Le Jardin du commandant / Discours de réception : Camp de vacances
L’écrivain québécois YVES GOSSELIN publiait ces derniers mois deux livres abordant le fanatisme nazi: Le Jardin du commandant et Discours de réception. Des romans à lire avec circonspection.
Des civils allemands pouvaient-ils encore, en 1944, ignorer la réalité des camps de concentration comme certains l’ont prétendu après la victoire des Alliés? Et que serait-il advenu de l’Europe si la coalition fasciste avait gagné la Seconde Guerre mondiale? De ces deux questions, l’une relève du domaine des historiens, l’autre, de la science-fiction, d’une anti-utopie tentant de montrer à quoi l’espèce humaine a heureusement échappé. C’est à partir de ces matières inquiétantes qu’Yves Gosselin a écrit ses deux récents romans.
Le Jardin du commandant va comme suit: épouse d’un officier SS, Anna Schwartz habite durant quelques mois de 1944 une confortable demeure dans un village voisin d’Auschwitz et décide d’y tuer le temps en organisant des soirées littéraires et musicales où sont conviés les officiers et leurs épouses. Dédiée à ses problèmes domestiques et conjugaux, sa vie n’est qu’occasionnellement perturbée par de mystérieux faits extérieurs qu’elle n’arrive pas à éclaircir… ou ne le veut pas. Par exemple, lorsque Anna pose des questions sur la fumée et les odeurs qui parviennent du camp, ou à propos de la montagne de chaussures qu’une amie y a aperçue, son mari ne lui fournit aucune réponse satisfaisante. Sur la fonction exacte des lieux qu’elle n’a jamais visités et qu’elle considère comme un "camp de rééducation", elle ne sait apparemment rien, semblant ancrée dans une inconscience désarmante, sinon scandaleuse.
• • • •
CONSIGNES DE L'EXERCICE → Recopiez fidèlement le passage de l'article sur les romans d'Yves Gosselin qui commence par « Des civils allemands » et se poursuit jusqu'à « deux récents romans. ».

DONNÉES FOURNIES →
• • • •
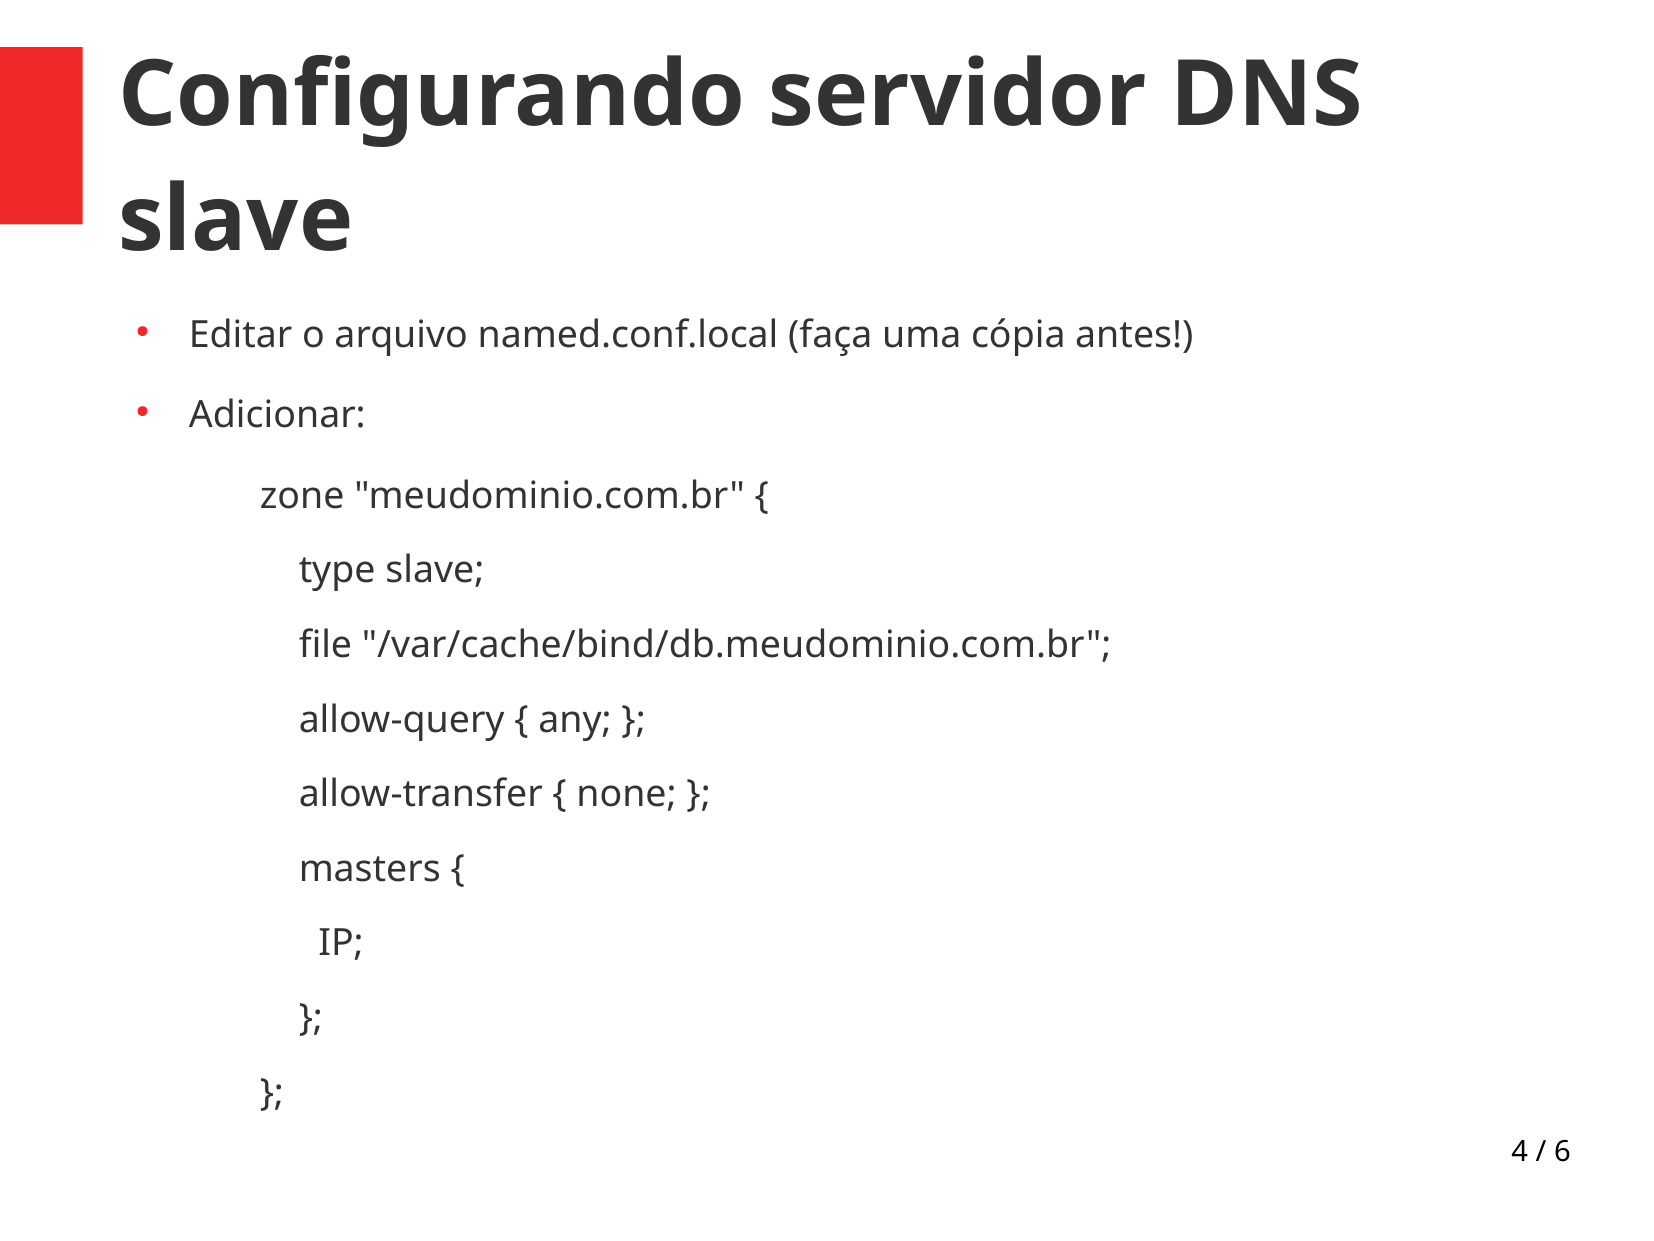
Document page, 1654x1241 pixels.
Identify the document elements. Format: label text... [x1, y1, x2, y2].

list Editar o arquivo named.conf.local (faça uma cópia antes!) Adicionar: zone "meudominio.com.br" { type slave; file "/var/cache/bind/db.meudominio.com.br"; allow-query { any; }; allow-transfer { none; }; masters { IP; }; }; [118, 307, 1536, 1027]
title Configurando servidor DNS slave [118, 45, 1571, 260]
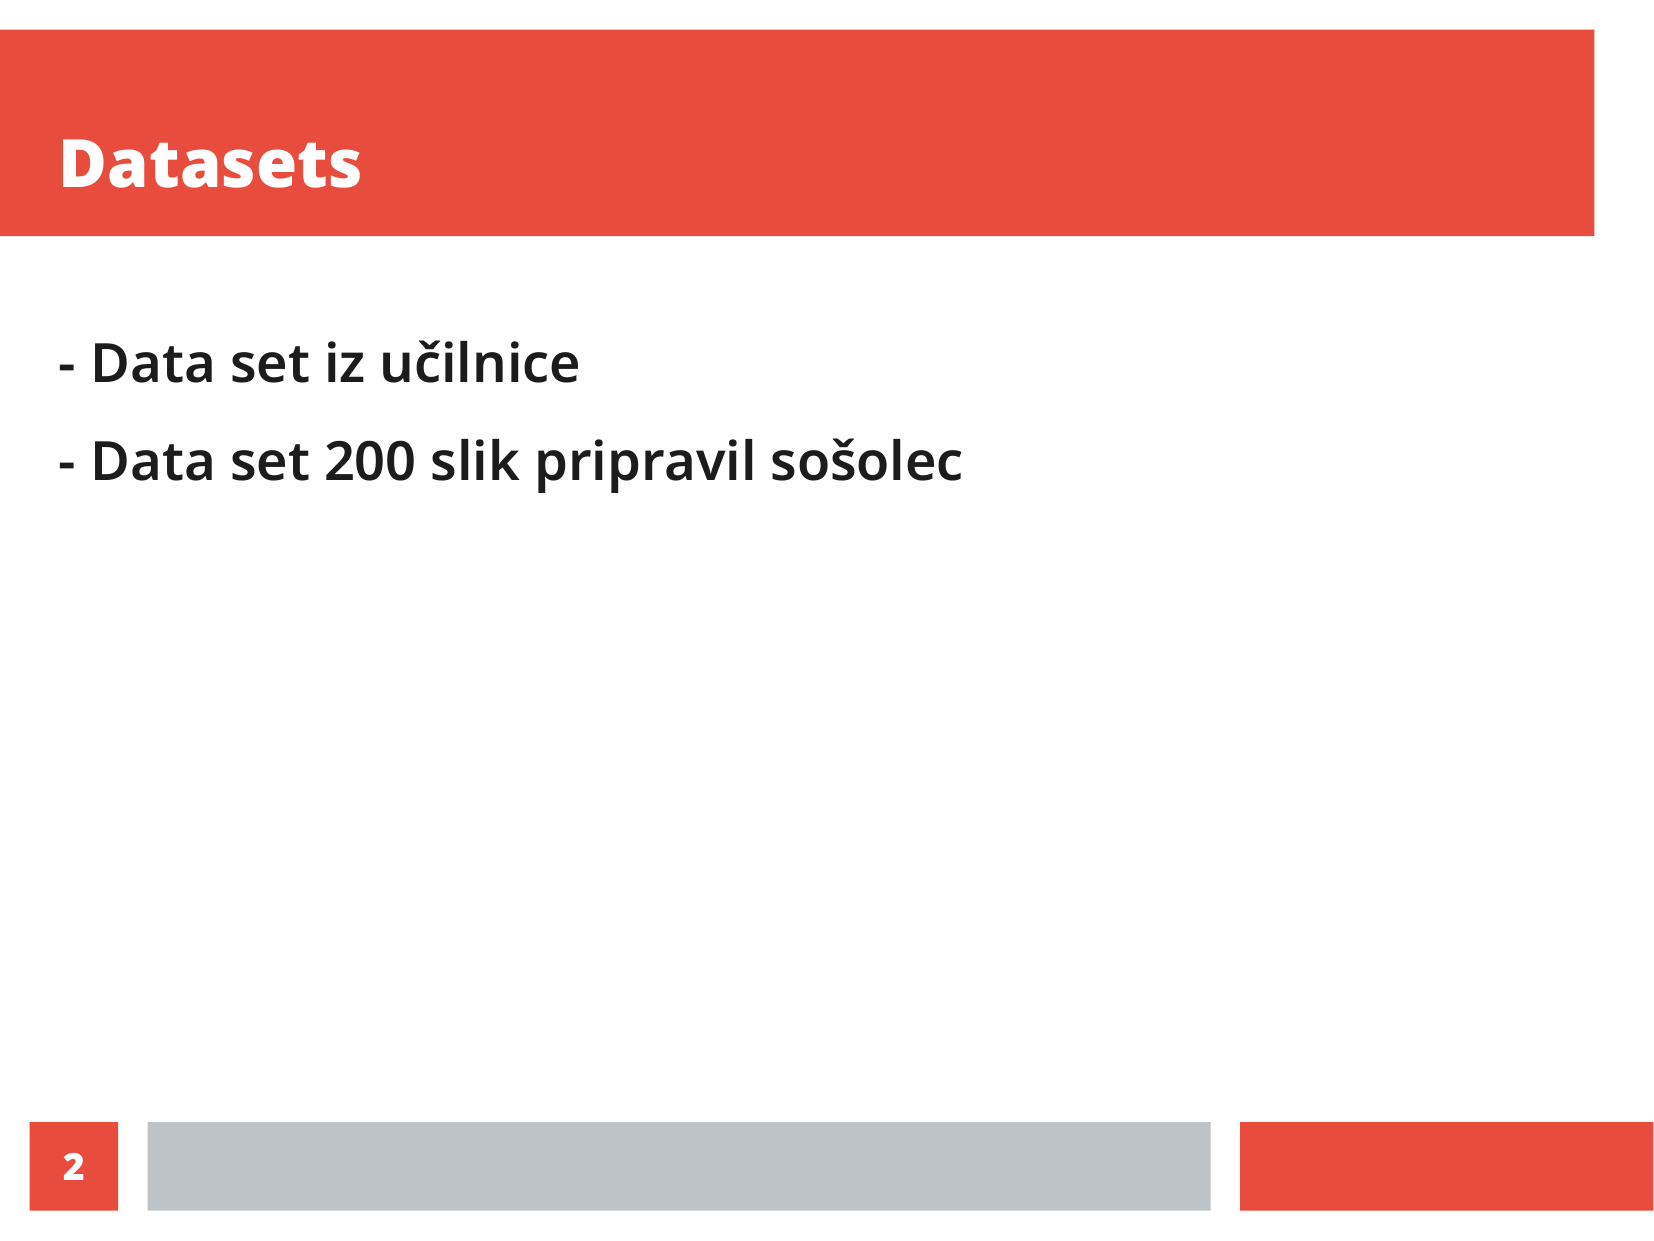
• • • •
CORRIGÉ DE L'EXERCICE →
Des civils allemands pouvaient-ils encore, en 1944, ignorer la réalité des camps de concentration comme certains l’ont prétendu après la victoire des Alliés? Et que serait-il advenu de l’Europe si la coalition fasciste avait gagné la Seconde Guerre mondiale? De ces deux questions, l’une relève du domaine des historiens, l’autre, de la science-fiction, d’une anti-utopie tentant de montrer à quoi l’espèce humaine a heureusement échappé. C’est à partir de ces matières inquiétantes qu’Yves Gosselin a écrit ses deux récents romans.